JOB ITEM
The entries below hold a line with "state the licence" and a line with "under an OSI-approved". Return those lines and all that lie between them, exactly and only.

[Stored data]
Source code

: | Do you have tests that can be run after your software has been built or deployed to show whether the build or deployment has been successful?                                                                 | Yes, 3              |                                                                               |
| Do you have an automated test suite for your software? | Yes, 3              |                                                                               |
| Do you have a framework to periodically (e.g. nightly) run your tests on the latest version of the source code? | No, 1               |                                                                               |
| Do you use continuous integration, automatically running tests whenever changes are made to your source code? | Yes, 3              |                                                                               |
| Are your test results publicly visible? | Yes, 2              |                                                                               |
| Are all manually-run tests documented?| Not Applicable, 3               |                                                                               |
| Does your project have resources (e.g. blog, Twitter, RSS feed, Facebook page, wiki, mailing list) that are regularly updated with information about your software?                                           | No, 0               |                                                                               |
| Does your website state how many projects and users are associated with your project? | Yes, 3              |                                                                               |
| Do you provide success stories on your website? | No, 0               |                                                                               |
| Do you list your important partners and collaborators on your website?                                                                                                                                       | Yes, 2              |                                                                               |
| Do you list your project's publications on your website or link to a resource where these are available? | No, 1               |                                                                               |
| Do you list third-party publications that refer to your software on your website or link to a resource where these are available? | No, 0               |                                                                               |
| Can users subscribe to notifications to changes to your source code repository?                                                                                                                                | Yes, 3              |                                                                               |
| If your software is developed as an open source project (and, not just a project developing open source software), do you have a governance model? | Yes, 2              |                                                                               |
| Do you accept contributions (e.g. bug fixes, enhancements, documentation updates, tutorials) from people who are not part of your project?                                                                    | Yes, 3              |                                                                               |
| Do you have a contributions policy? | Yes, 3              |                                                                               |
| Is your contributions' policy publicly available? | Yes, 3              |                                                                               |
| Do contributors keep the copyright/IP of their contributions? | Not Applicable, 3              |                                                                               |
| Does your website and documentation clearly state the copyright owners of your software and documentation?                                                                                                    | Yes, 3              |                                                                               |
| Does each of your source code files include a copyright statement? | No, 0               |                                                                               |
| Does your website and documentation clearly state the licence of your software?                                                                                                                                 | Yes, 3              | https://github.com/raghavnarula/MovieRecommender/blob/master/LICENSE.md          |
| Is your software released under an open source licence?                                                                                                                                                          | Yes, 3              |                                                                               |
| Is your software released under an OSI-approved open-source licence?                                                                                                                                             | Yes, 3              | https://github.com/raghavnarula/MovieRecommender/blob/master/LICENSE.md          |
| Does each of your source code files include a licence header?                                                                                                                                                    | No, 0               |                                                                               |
---
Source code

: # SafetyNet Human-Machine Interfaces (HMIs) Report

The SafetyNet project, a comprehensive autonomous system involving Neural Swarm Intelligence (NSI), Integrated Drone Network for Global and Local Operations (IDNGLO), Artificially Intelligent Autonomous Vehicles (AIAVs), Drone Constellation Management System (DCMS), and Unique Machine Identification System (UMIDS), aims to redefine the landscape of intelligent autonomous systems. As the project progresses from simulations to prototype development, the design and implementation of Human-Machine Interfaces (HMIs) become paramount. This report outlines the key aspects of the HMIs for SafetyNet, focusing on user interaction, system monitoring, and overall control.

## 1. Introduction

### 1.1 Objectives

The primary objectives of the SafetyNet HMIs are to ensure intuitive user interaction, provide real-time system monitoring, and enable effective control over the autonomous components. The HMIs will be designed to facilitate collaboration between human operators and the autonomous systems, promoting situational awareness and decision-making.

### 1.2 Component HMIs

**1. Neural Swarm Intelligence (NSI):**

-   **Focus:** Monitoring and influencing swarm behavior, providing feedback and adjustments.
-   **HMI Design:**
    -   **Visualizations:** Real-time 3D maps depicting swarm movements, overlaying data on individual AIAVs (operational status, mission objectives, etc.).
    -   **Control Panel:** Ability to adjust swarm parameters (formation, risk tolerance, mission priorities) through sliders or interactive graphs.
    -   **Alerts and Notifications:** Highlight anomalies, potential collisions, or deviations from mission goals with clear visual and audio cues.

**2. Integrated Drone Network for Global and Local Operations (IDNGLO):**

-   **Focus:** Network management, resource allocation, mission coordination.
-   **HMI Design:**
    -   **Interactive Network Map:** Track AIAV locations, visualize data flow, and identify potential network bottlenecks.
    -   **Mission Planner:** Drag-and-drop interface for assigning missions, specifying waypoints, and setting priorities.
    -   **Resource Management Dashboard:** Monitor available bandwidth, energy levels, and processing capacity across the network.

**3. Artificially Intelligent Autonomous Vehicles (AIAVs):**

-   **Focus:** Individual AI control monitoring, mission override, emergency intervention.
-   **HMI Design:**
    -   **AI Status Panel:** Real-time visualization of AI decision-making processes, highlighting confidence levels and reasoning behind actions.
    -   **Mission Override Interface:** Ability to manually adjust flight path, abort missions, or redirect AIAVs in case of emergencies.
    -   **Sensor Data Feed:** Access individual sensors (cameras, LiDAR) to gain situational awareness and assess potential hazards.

SOLUTION
| Does your website and documentation clearly state the licence of your software?                                                                                                                                 | Yes, 3              | https://github.com/raghavnarula/MovieRecommender/blob/master/LICENSE.md          |
| Is your software released under an open source licence?                                                                                                                                                          | Yes, 3              |                                                                               |
| Is your software released under an OSI-approved open-source licence?                                                                                                                                             | Yes, 3              | https://github.com/raghavnarula/MovieRecommender/blob/master/LICENSE.md          |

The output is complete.